Our goal is to make modding better for the authors and gamers stated Gabe. About half of Valve came straight out of the MOD world. John Cook and Robin Walker made Team Fortress as a Quake mod. Ice frog made DOTA as a Warcraft 3 mod. Dave Riller and Dario Casali we Doom and Quake mappers. John Guthrie and Steve Bond came to Valve because John Carmack thought they were doing the best Quake C development. All of them were liberated to just do game development once they started getting paid. Working at Waffle House does not help you make a better game.

In response to a question about Steam banning/censoring discussion about paid mods:

"Well, if we are censoring people, that's stupid. I'll get that to stop. On top of it being stupid, it doesn't work (see Top Gear forums on Jeremy Clarkson)."

Replying to Robin, the owner of Nexus Mods, who wants Valve to prevent the "DRMification" of mods:

"In general we are pretty reluctant to tell any developer that they have to do something or they can't do something. It just goes against our philosophy to be dictatorial. With that caveat, we'd be happy to tell developers that we think they are being dumb, and that will sometimes help them reflect on it a bit."

In response to a request to add a donation button to paid mod pages on Steam:

"We are adding a pay what you want button where the mod author can set the starting amount wherever they want."

In reply to concerns that Valve might require exclusivity for mods:

"Exclusivity is a bad idea for everyone. It's basically a financial leveraging strategy that creates short term market distortion and long term crying."

Newell explaining the reasoning behind the initiative:

"Our view of Steam is that it's a collection of useful tools for customers and content developers. With the Steam workshop, we've already reached the point where the community is paying their favorite contributors more than they would make if they worked at a traditional game developer. We see this as a really good step. The option of MOD developers getting paid seemed like a good extension of that."

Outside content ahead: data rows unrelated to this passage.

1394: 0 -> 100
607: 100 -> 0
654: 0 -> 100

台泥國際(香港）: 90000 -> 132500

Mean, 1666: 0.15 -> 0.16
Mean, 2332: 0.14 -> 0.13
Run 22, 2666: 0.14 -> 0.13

On stolen/plagiarised content appearing in the Workshop:

"This is a straight-forward problem. Between ours and the community's policing, I'm confident that the authors will have control over their creations, not someone trying to rip them off."

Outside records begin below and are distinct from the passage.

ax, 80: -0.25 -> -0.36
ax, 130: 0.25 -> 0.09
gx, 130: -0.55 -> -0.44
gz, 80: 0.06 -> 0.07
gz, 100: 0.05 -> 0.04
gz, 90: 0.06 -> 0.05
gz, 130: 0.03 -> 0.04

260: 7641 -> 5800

Read it all here at reddit.

Update April 28th 8:32 AM

Just moments  after launching paid mods on Steam through the Skyrim Workshop, Valve is now removing the payment option based on the backlash and feedback from end-users. Valve says it will refund Steam users who purchased a Skyrim mod on Steam.

"We've done this because it's clear we didn't understand exactly what we were doing," Valve said in a post on Steam. "We've been shipping many features over the years aimed at allowing community creators to receive a share of the rewards, and in the past, they've been received well. It's obvious now that this case is different."

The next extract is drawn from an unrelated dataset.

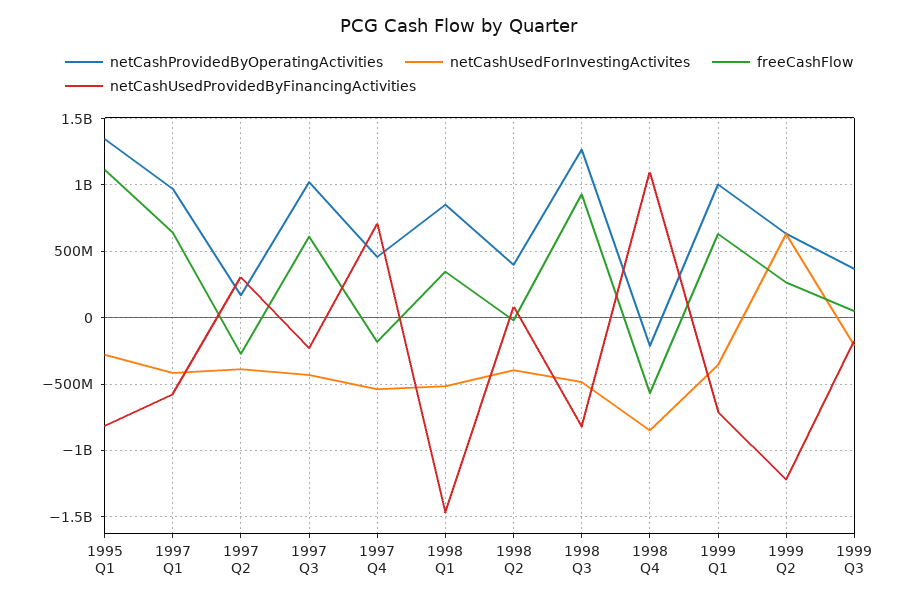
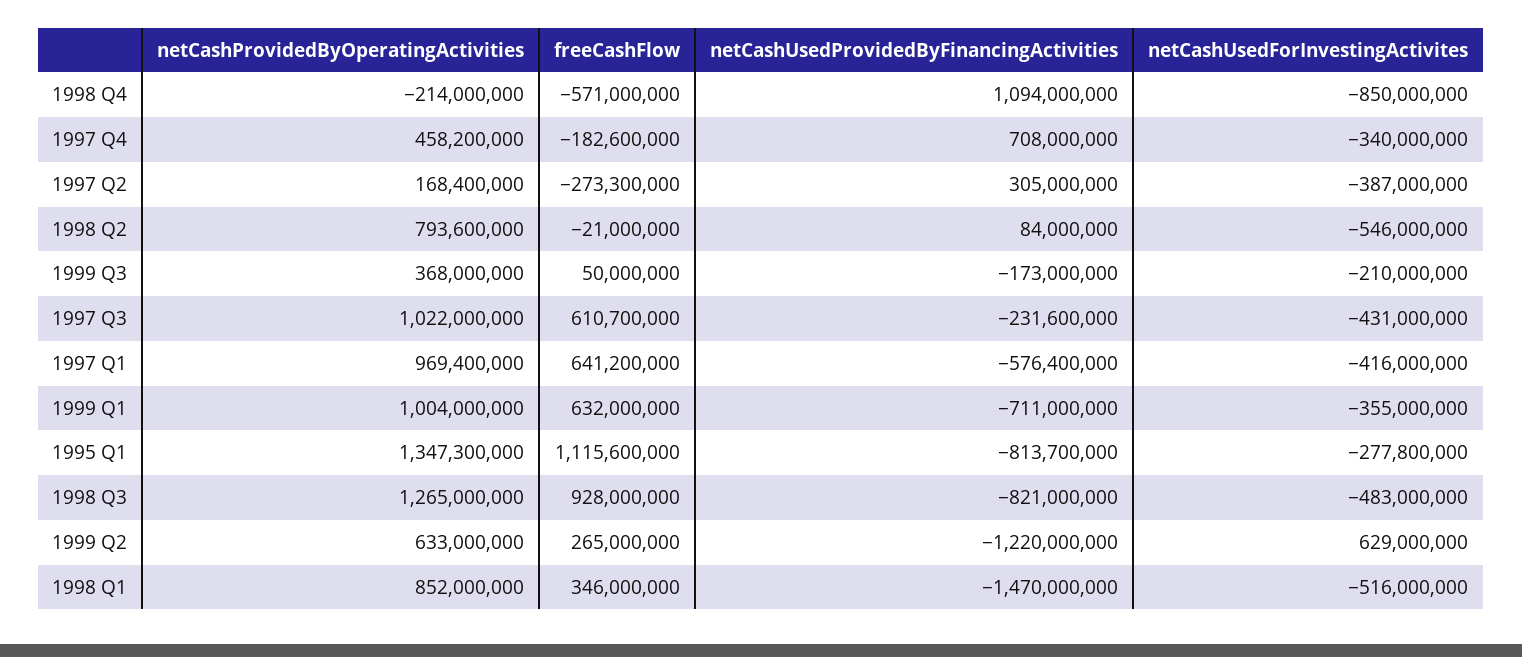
netCashUsedForInvestingActivites, 1997 Q4: -550000000 -> -340000000
netCashProvidedByOperatingActivities, 1998 Q2: 400000000 -> 793600000
netCashUsedForInvestingActivites, 1998 Q2: -400000000 -> -546000000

"We wanted more great mods becoming great products, like Dota, Counter-strike, DayZand Killing Floor, and we wanted that to happen organically for any mod maker who wanted to take a shot at it," Valve said.

Valve added the payment option to Skyrim's Steam Workshop days ago allowing mod makers charge for their creations and set their own prices. The overall response was very negative, with Steam users submitting negative reviews of Skyrim and the initial batch of paid mods. After "pissing off the Internet," Valve co-founder Gabe Newell attempted to address customer concerns over paid mods on Reddit this weekend (see above).

"Our goal is to make modding better for the authors and gamers," Newell said in reply to one Redditor. "If something doesn't help with that, it will get dumped. Right now I'm more optimistic that this will be a win for authors and gamers, but we are always going to be data driven."